The problem: Return every line of the items below that contains the string "collapsed", treating uppercase and lowercase as different.

################

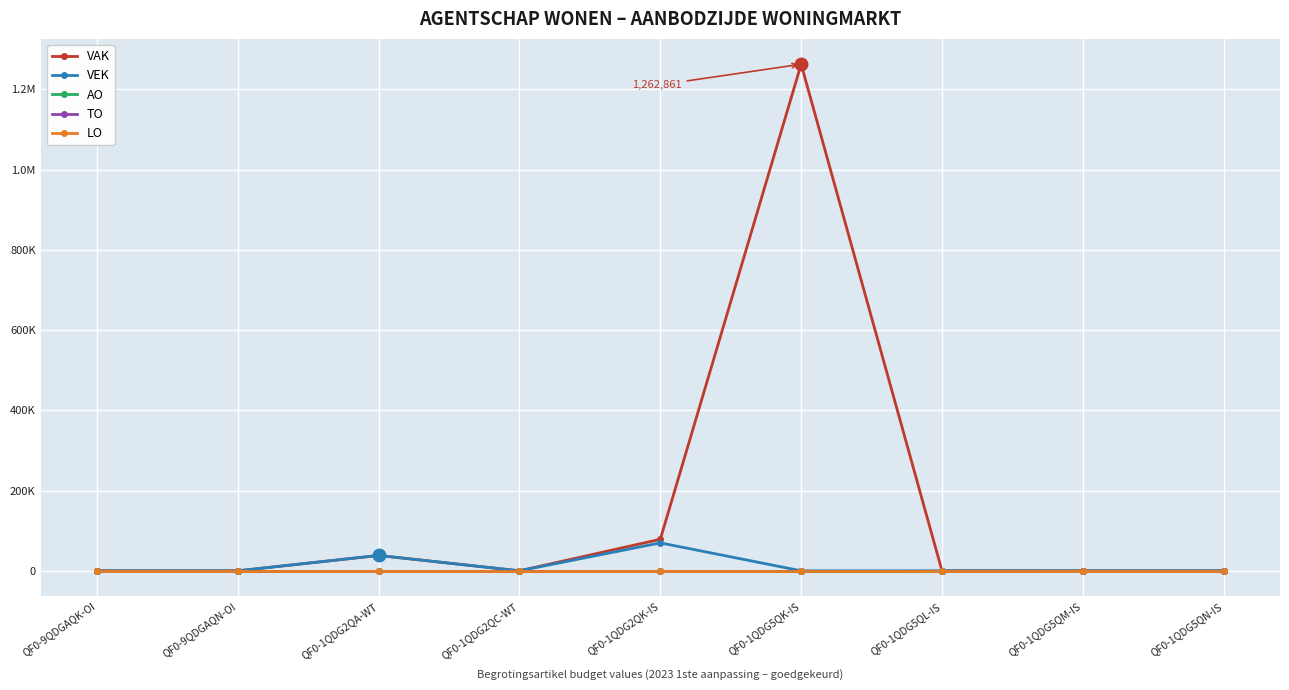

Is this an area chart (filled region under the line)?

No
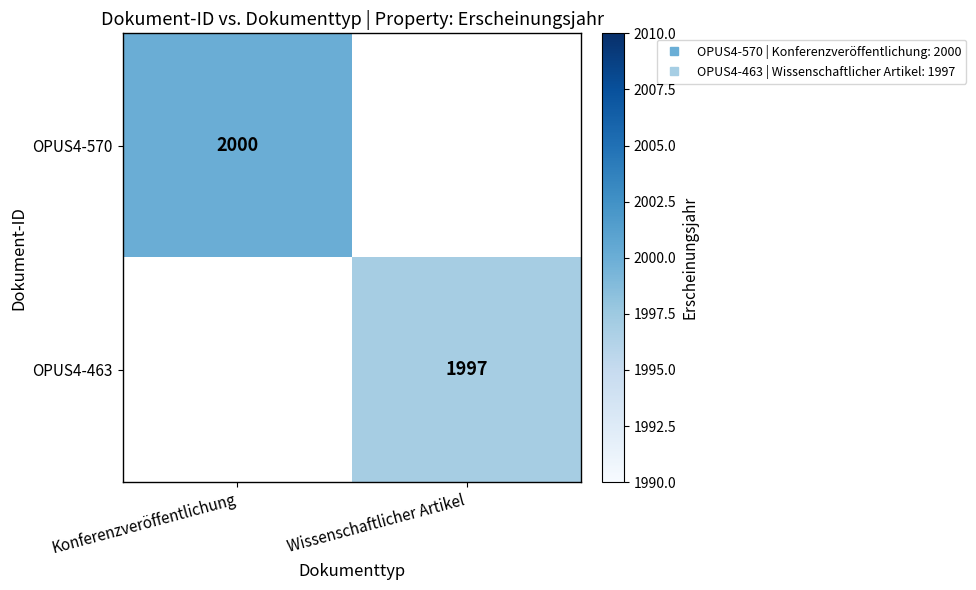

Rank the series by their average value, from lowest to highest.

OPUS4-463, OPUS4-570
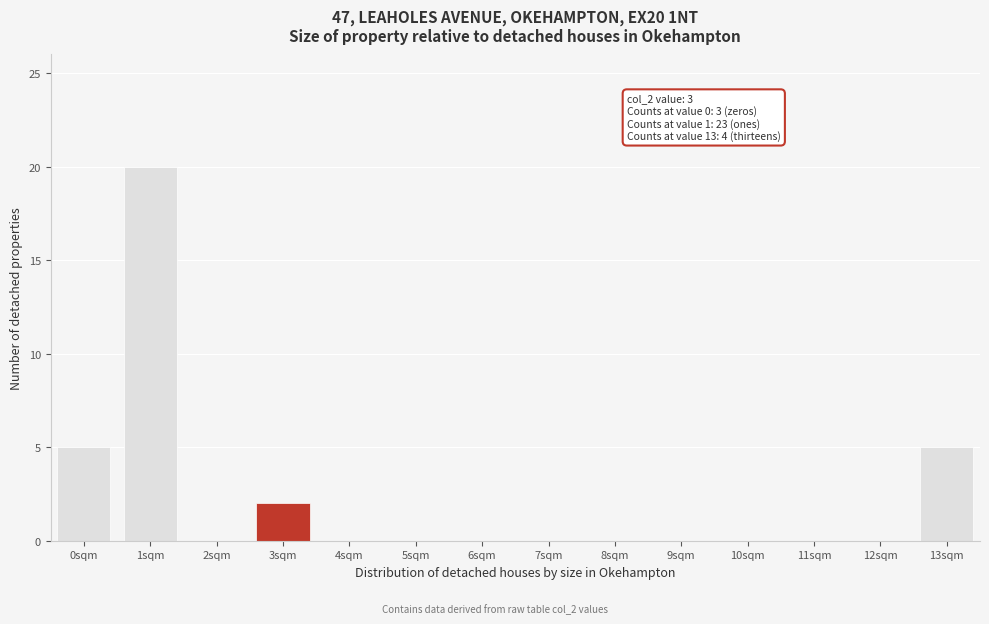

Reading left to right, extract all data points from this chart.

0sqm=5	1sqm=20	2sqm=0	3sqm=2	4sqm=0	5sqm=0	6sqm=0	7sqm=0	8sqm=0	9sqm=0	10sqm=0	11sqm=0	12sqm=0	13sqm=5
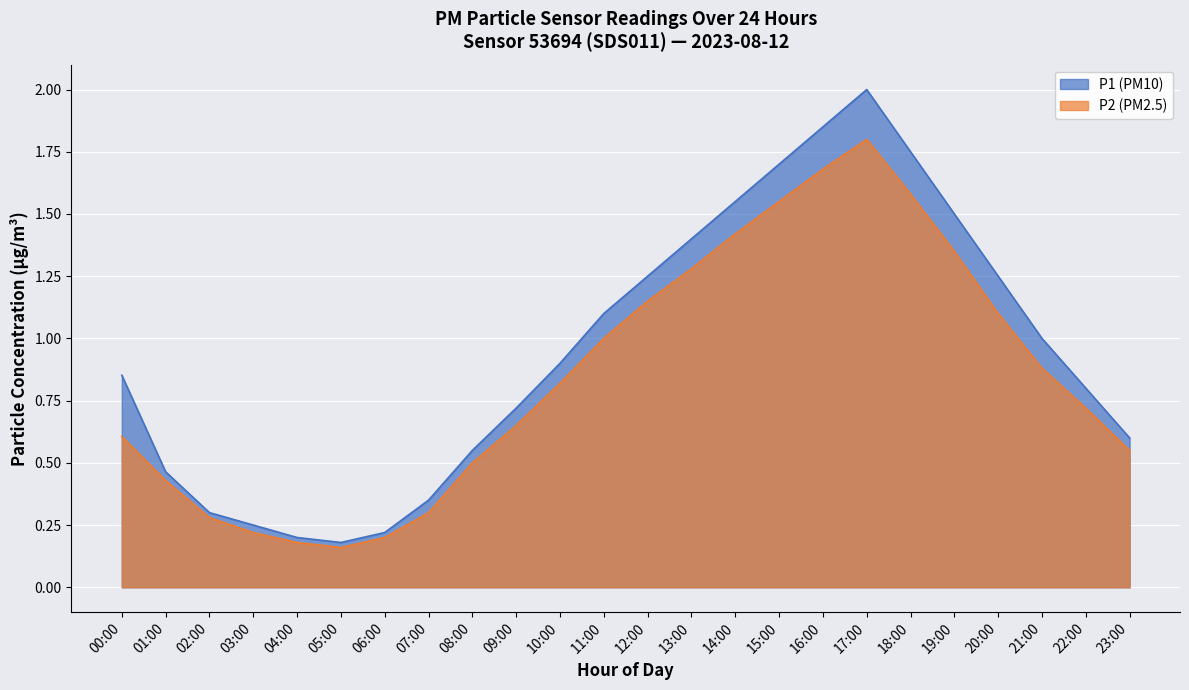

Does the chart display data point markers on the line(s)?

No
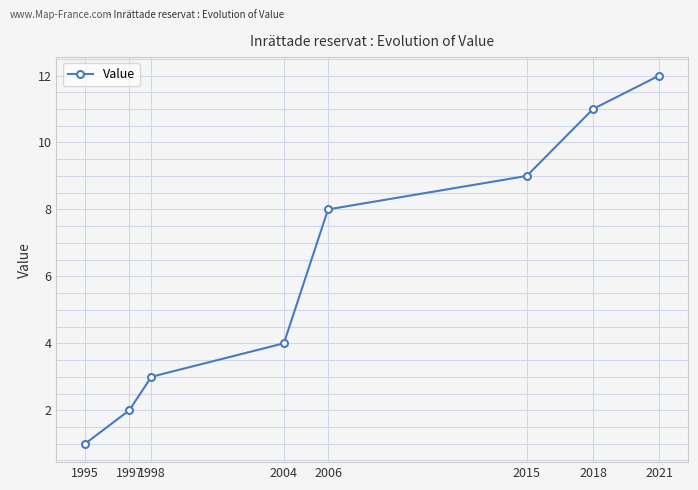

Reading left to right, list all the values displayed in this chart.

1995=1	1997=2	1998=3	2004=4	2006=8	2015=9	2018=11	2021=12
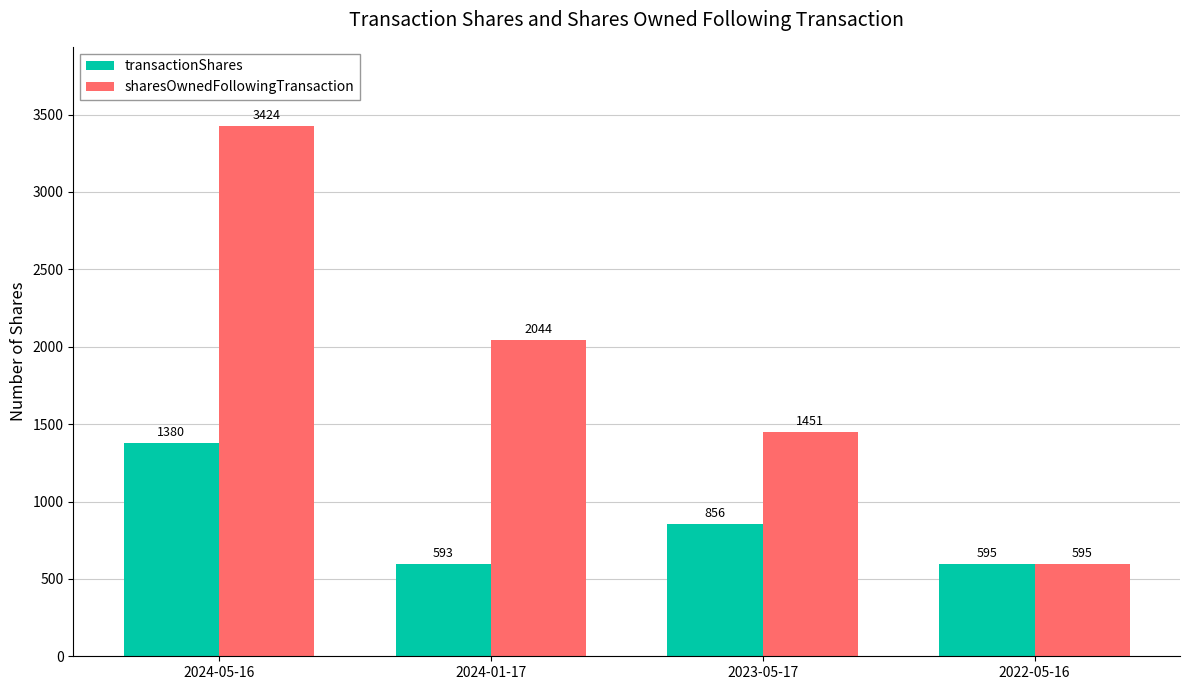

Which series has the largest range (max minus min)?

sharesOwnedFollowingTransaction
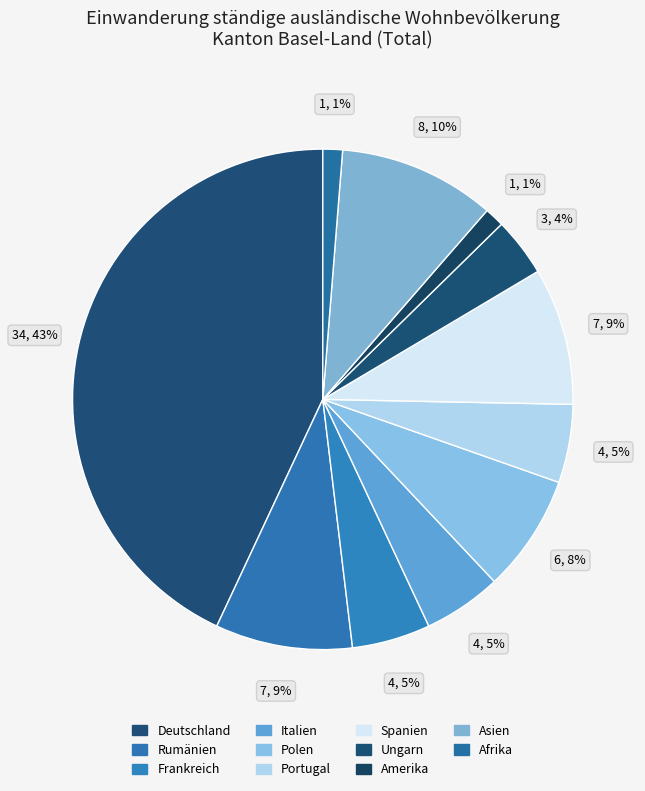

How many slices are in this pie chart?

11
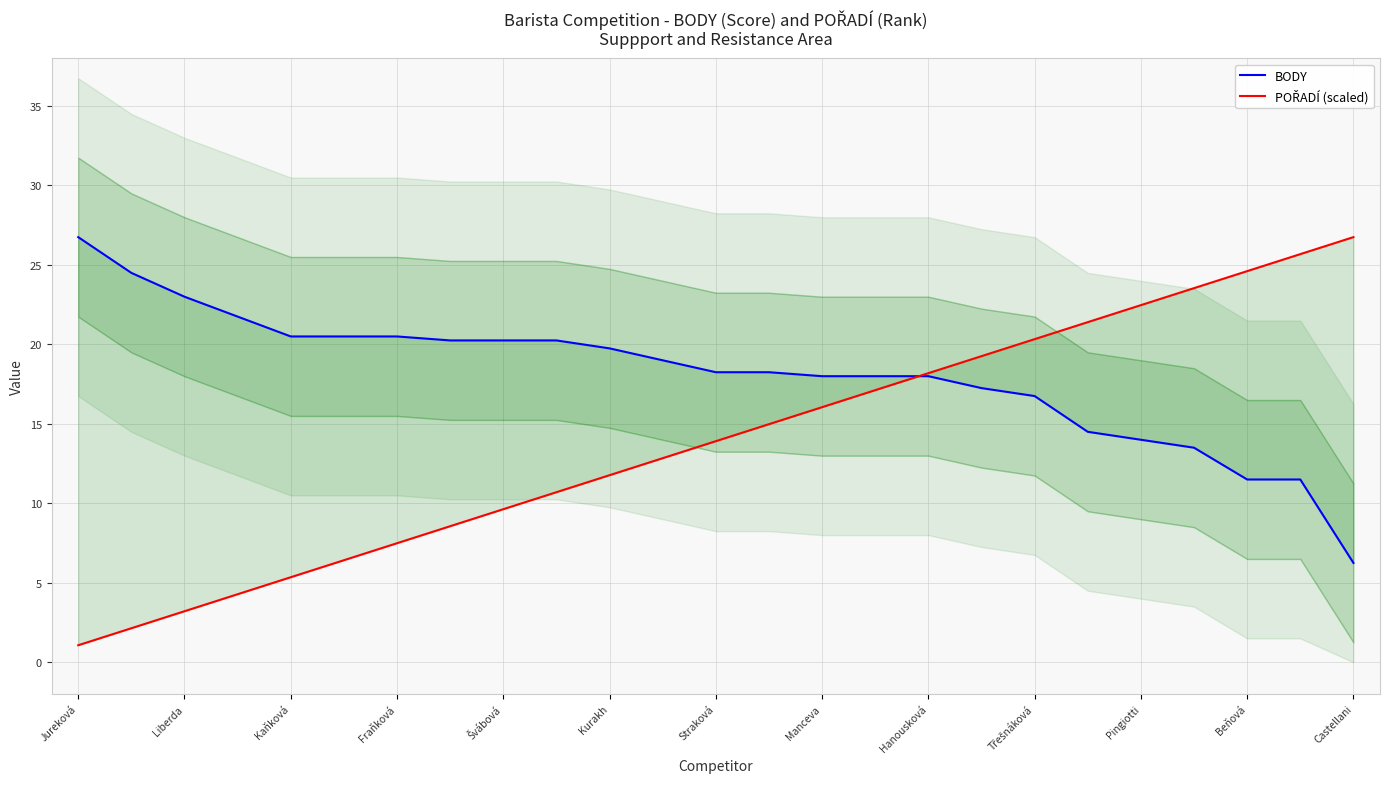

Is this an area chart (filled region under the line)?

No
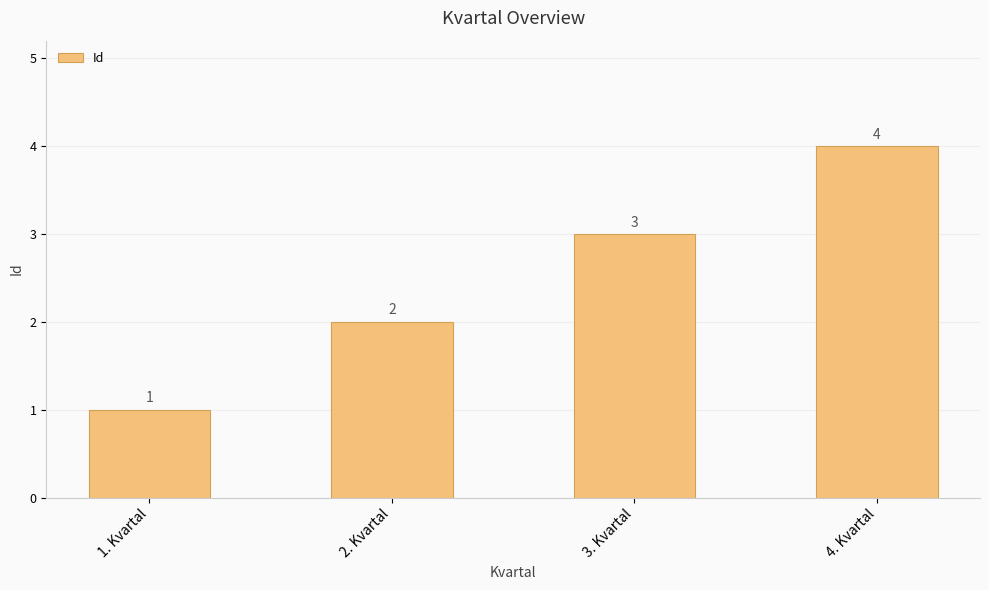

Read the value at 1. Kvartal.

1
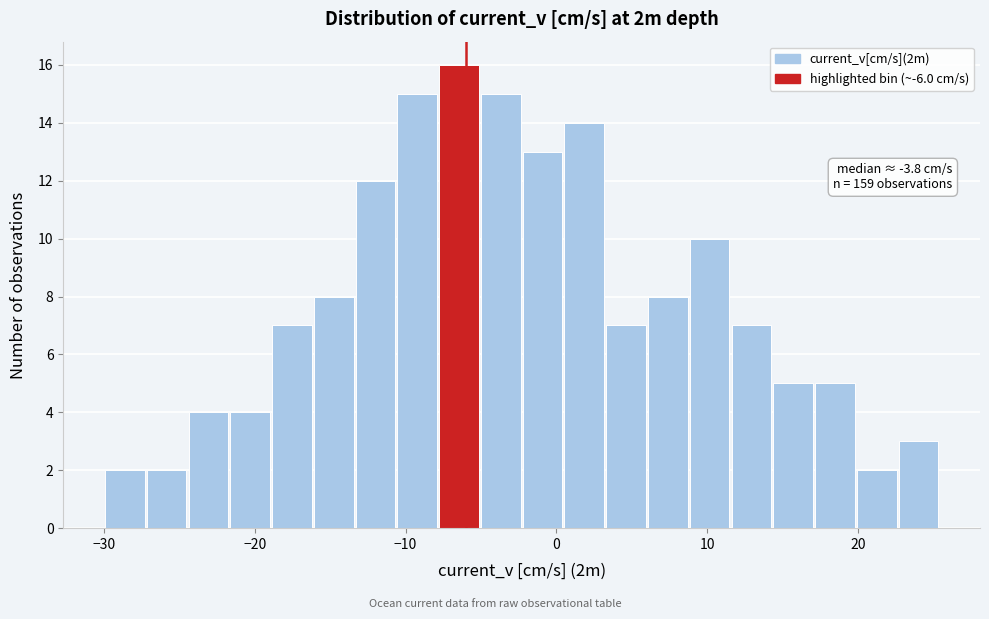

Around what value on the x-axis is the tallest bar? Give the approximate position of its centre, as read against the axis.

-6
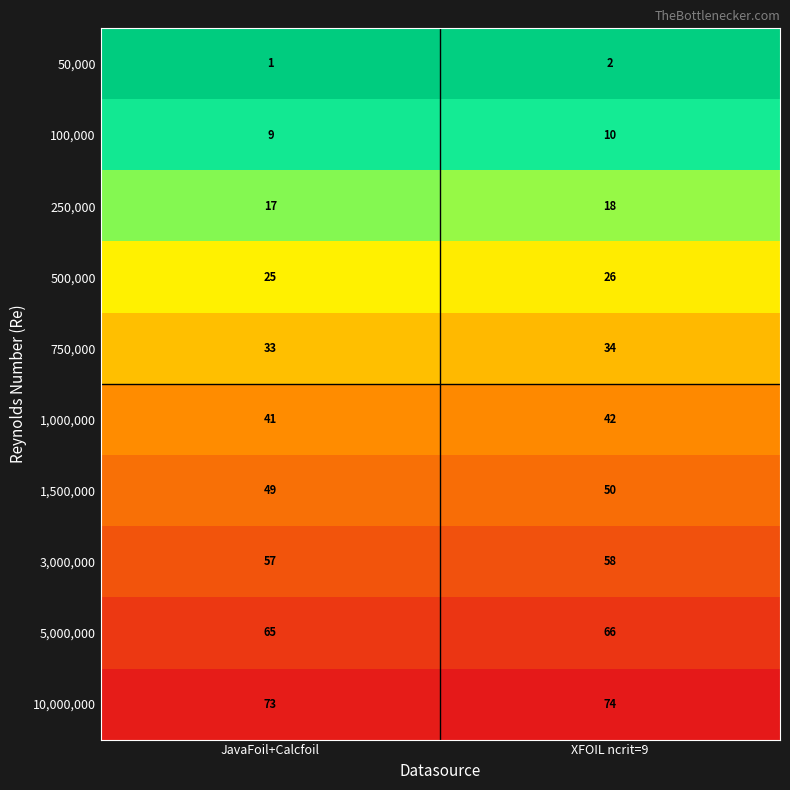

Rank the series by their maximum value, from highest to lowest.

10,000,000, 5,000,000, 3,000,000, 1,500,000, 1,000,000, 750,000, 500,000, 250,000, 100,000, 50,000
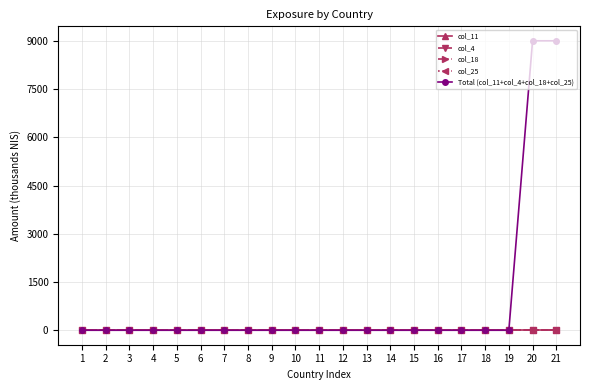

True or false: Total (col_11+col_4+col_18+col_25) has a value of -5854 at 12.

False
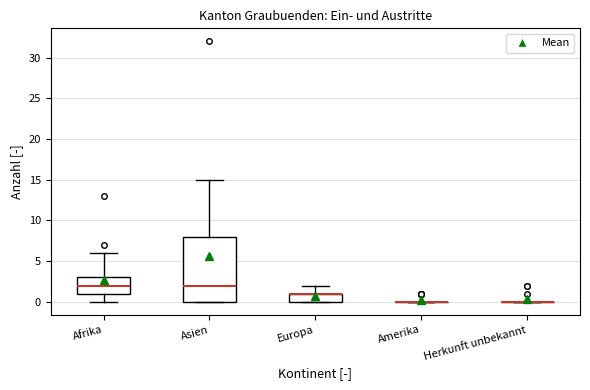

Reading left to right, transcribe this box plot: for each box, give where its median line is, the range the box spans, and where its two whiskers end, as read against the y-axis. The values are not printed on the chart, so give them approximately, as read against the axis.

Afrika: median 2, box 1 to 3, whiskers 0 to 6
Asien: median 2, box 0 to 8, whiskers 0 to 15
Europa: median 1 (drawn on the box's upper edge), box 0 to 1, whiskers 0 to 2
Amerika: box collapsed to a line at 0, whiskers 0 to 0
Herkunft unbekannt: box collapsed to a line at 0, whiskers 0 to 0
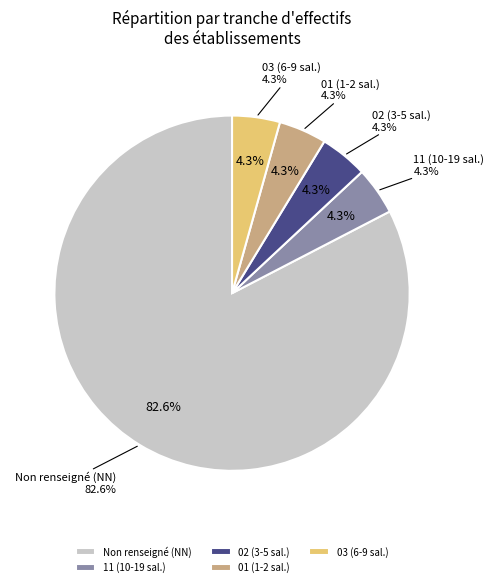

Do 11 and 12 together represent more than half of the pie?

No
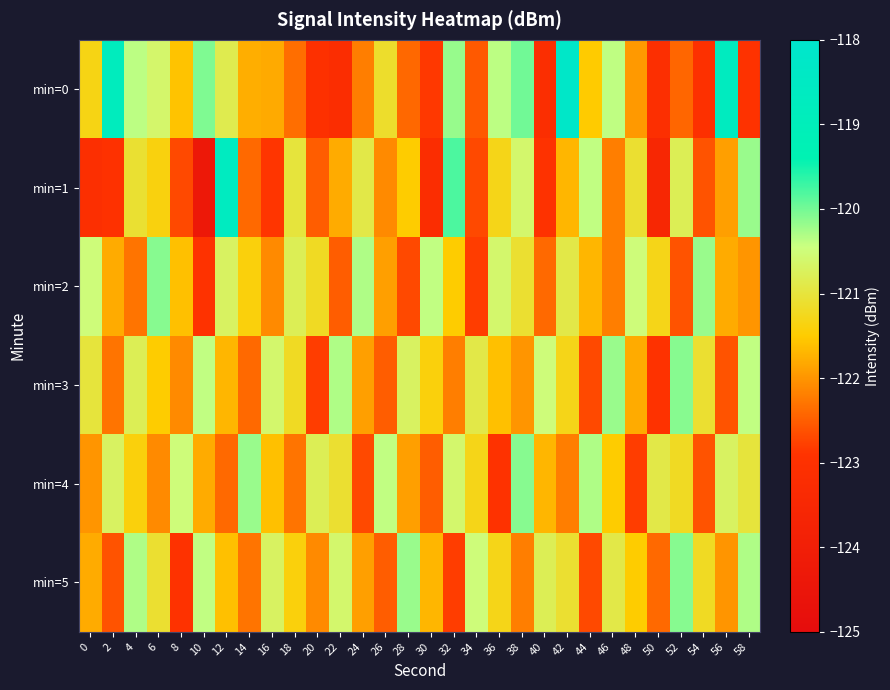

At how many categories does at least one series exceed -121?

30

################

Solution to this exercise:
Amerika: box collapsed to a line at 0, whiskers 0 to 0
Herkunft unbekannt: box collapsed to a line at 0, whiskers 0 to 0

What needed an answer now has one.